Já Alexandre Aragão, aluno da Escola Politécnica, acredita que a implantação do Koban é incompatível com a USP. “O plano Koban aqui soa ridículo”, avalia o estudante, que viveu por mais de dez anos no Japão. “Lá, a polícia não é militarizada, ao contrário daqui. Por mais que se tente adequar ao espectro universitário, isso não deve ocorrer. O policial tem uma educação hierárquica, de maneira que esta irá conflitar com a ampla gama de ideologias na Universidade”. Aragão diz não ser a favor nem contra a PM, mas sim, em prol de um campus mais seguro. “O que o aluno precisa não é nem fora PM, nem uma condição de estado de sítio com toque de recolher, como sugerem ambas as alas radicais fanáticas. O que o aluno precisa é de mais segurança”, diz.

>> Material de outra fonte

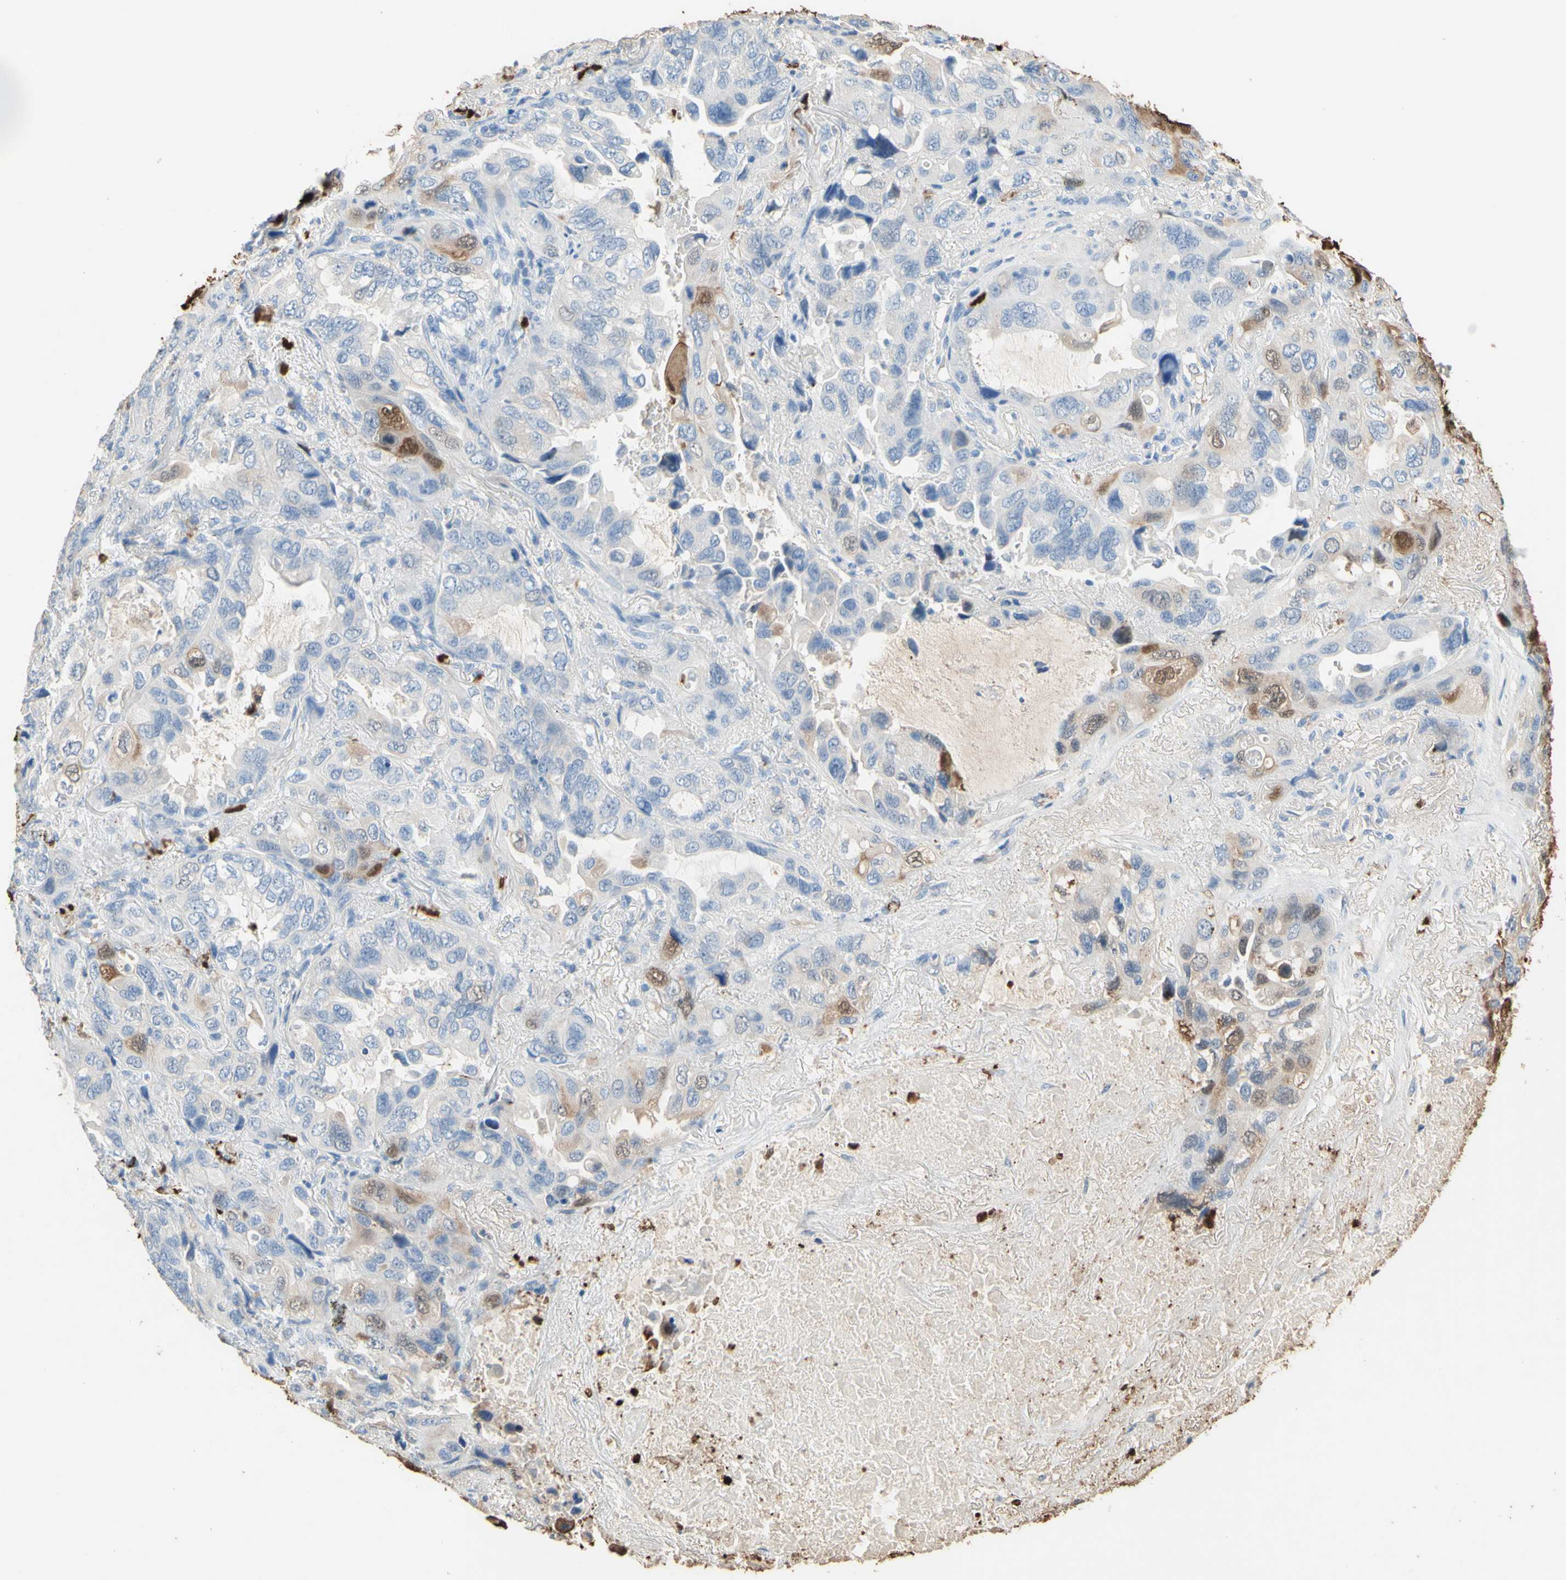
{"staining": {"intensity": "moderate", "quantity": "<25%", "location": "cytoplasmic/membranous,nuclear"}, "tissue": "lung cancer", "cell_type": "Tumor cells", "image_type": "cancer", "snomed": [{"axis": "morphology", "description": "Squamous cell carcinoma, NOS"}, {"axis": "topography", "description": "Lung"}], "caption": "Moderate cytoplasmic/membranous and nuclear protein positivity is present in approximately <25% of tumor cells in lung cancer.", "gene": "NFKBIZ", "patient": {"sex": "female", "age": 73}}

Como funciona nas demais estaduais?

A imprensa anunciou que o modelo implementado na USP deve ser levado futuramente para Unicamp e Unesp. As assessorias, porém, afirmaram que ambas as universidades não foram ainda informadas oficialmente sobre essa possível execução do programa.

Desde dezembro de 2013, a segurança da Unicamp funciona com o programa Campus Tranquilo. Estruturado no tripé prevenção, informação e convívio, o modelo consiste em elaborar e discutir propostas junto à comunidade. Desses encontros, uma das soluções já implementadas é usar o espaço do campus com eventos e atividades físicas noturnas. No aspecto preventivo, as medidas tomadas incluem o aumento dos postos fixos de vigilantes, a melhora na iluminação, nas câmeras e nas podas de árvores, bem como a atualização de profissionais de segurança.

Já na Unesp, cada um dos campus apresenta características de segurança diferenciadas, embora exista um programa geral, que consiste em adquirir e manter equipamentos de monitoramento, além de estabelecer uma boa relação com as polícias das cidades.